Of the 450 Tuskegee Airmen who fought abroad, 66 died in combat, and 33 crashed and were captured. Half a century later, in 2007, U.S. President George Bush presented survivors - and other Tuskegee Airmen posthumously - with a Congressional Gold Medal for their service.
By that time, Tuskegee University had burst beyond its historic role as a rural school for teachers, veterinarians, agronomists, and business executives. Within its sprawling campus today, one finds the nation's only aerospace-science program at a historically black college, as well as a renowned center for bioethics in research and health.

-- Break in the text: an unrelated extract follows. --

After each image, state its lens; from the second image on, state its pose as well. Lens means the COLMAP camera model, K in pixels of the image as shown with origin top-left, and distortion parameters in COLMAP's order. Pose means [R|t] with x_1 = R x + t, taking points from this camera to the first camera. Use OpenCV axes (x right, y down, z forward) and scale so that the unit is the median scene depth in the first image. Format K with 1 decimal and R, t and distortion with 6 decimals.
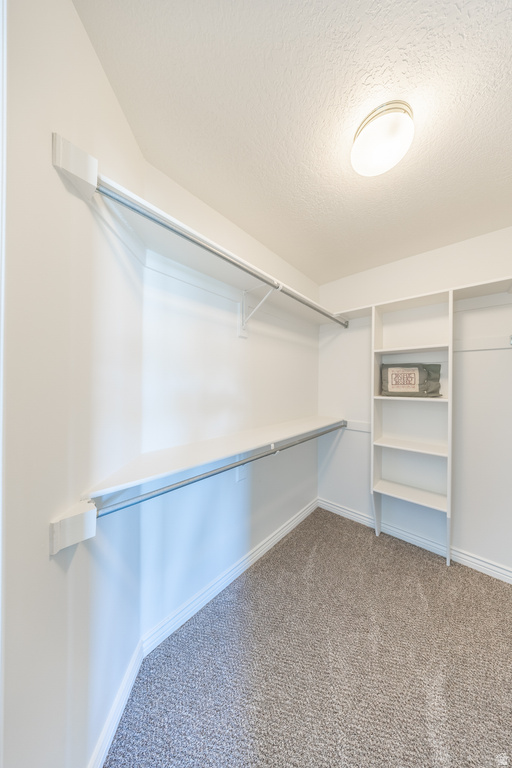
lens RADIAL K [[222.6, 0, 260.5], [0, 222.6, 384.1], [0, 0, 1]] dist [-0.002066, 0.000009]
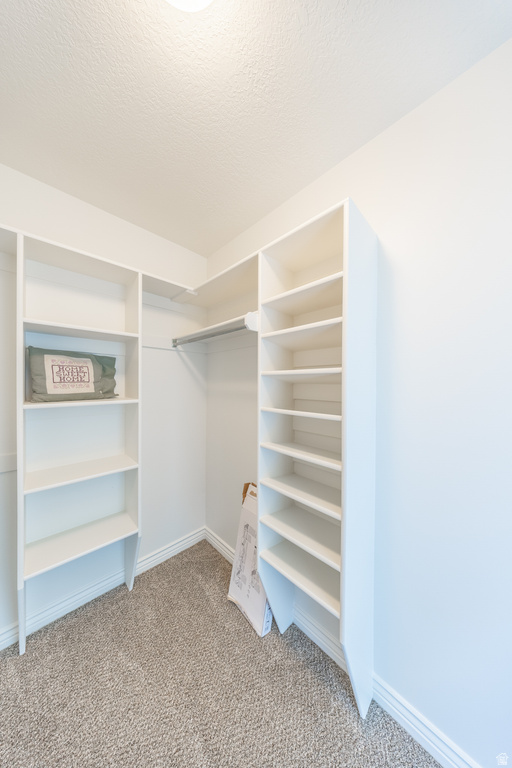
lens RADIAL K [[222.6, 0, 260.5], [0, 222.6, 384.1], [0, 0, 1]] dist [-0.002066, 0.000009]
pose [[0.066206, -0.014145, 0.997706, 0.018895], [-0.004645, 0.999884, 0.014484, -0.005030], [-0.997795, -0.005593, 0.066132, 0.397013]]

The latter was established following the discovery of a 40-year-long study by the U.S. Public Health Service in which 399 mostly illiterate black men in the county that includes Tuskegee, infected with the venereal disease syphilis, were not told about it or treated with penicillin.
Modern times
University president Payton says the shock that many people display when they come to the modern Tuskegee campus amuses him.
"I'm not sure what they expected to find," he says. "Chicken coops and pigpens tended by folk with baggy trousers and suspenders?
"Clearly they do not come here with the expectation that they will find programs reaching 50 or more sciences and the liberal arts and engineering, biomedicine, veterinary medicine, nursing - the cutting-edge disciplines that relate to research on human beings and the new challenges those very successes present."
Asked to assess the state of black America as he prepares to retire after 29 years on the job, Payton says he rejoices that ever-increasing numbers of African Americans go to, and thrive in, college. But he says this achievement is more than offset by a high-school drop-out rate among African Americans of more than 50 percent.
"We need to produce young men and women who care about themselves - the kind of persons who have some sense of what it means to be an individual with dignity, who respect others, who know that just as you want to be respected, we treat other people as we want to be treated," Payton says. "We made so much progress through the advancement of science and technology. But ethically and morally, we are in a bad way."
Outside Payton's window stands a statue of his famous predecessor, Booker T. Washington, pulling a shroud from the face of a former slave kneeling next to him. "He lifted the veil of ignorance from his people," an inscription reads, "and pointed the way to progress through education and industry."